On the Entropy Calibration of Language Models
Steven Cao, Gregory Valiant, Percy Liang
TL;DR
The paper analyzes entropy calibration in autoregressive language models, showing that miscalibration—entropy growth during generation—scales slowly with model and data size, especially for text with heavy tails. A simplified power-law intuition links the tail exponent to slow scaling, and empirical results across models up to 70B parameters corroborate slow improvement for text while code shows faster gains. While standard mitigations like temperature adjustment and instruction tuning reduce entropy, they typically worsen log loss, implying a diversity stability tradeoff. The authors prove a theoretical possibility of calibrating entropy without increasing log loss if a future-entropy predictor can be learned, offering a pathway to simultaneous generation stability and diversity.
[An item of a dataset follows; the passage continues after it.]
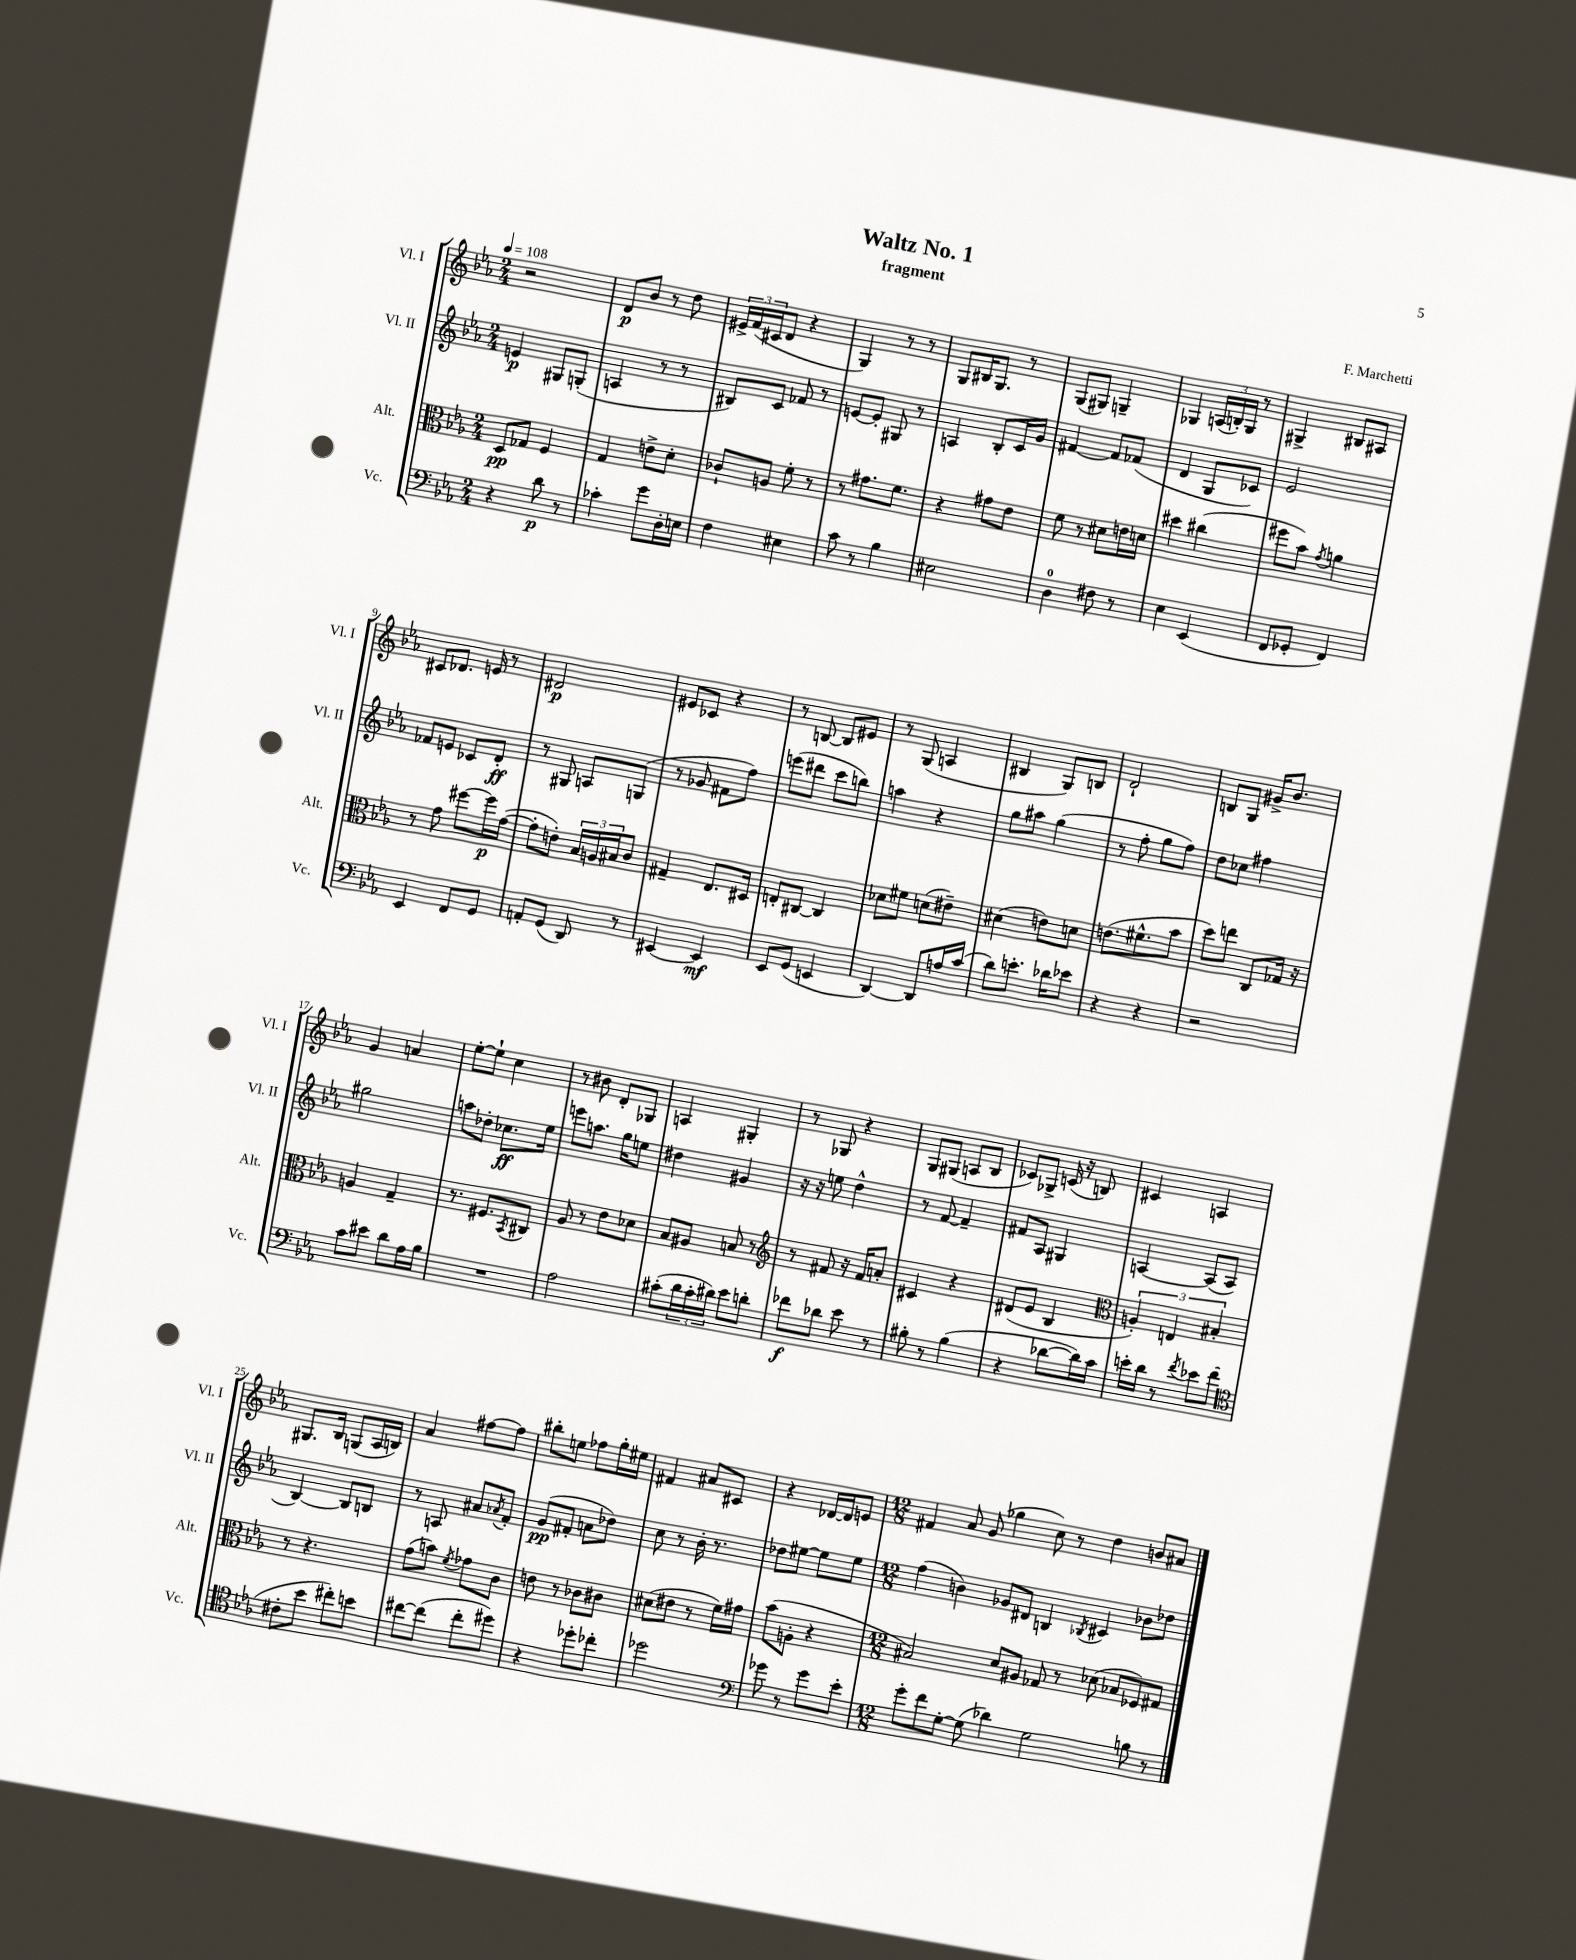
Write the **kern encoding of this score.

Together, these results motivate developing practical future-entropy-based calibration methods to achieve high-quality, diverse, and stable generations at scale.
Abstract
We study the problem of entropy calibration, which asks whether a language model's entropy over generations matches its log loss on human text. Past work found that models are miscalibrated, with entropy per step increasing (and text quality decreasing) as generations grow longer. This error accumulation is a fundamental problem in autoregressive models, and the standard solution is to truncate the distribution, which improves text quality at the cost of diversity. In this paper, we ask: is miscalibration likely to improve with scale, and is it theoretically possible to calibrate without tradeoffs? To build intuition, we first study a simplified theoretical setting to characterize the scaling behavior of miscalibration with respect to dataset size. We find that the scaling behavior depends on the power law exponent of the data distribution -- in particular, for a power law exponent close to 1, the scaling exponent is close to 0, meaning that miscalibration improves very slowly with scale. Next, we measure miscalibration empirically in language models ranging from 0.5B to 70B parameters. We find that the observed scaling behavior is similar to what is predicted by the simplified setting: our fitted scaling exponents for text are close to 0, meaning that larger models accumulate error at a similar rate as smaller ones. This scaling (or, lack thereof) provides one explanation for why we sample from larger models with similar amounts of truncation as smaller models, even though the larger models are of higher quality. However, truncation is not a satisfying solution because it comes at the cost of increased log loss. In theory, is it even possible to reduce entropy while preserving log loss? We prove that it is possible, if we assume access to a black box which can fit models to predict the future entropy of text.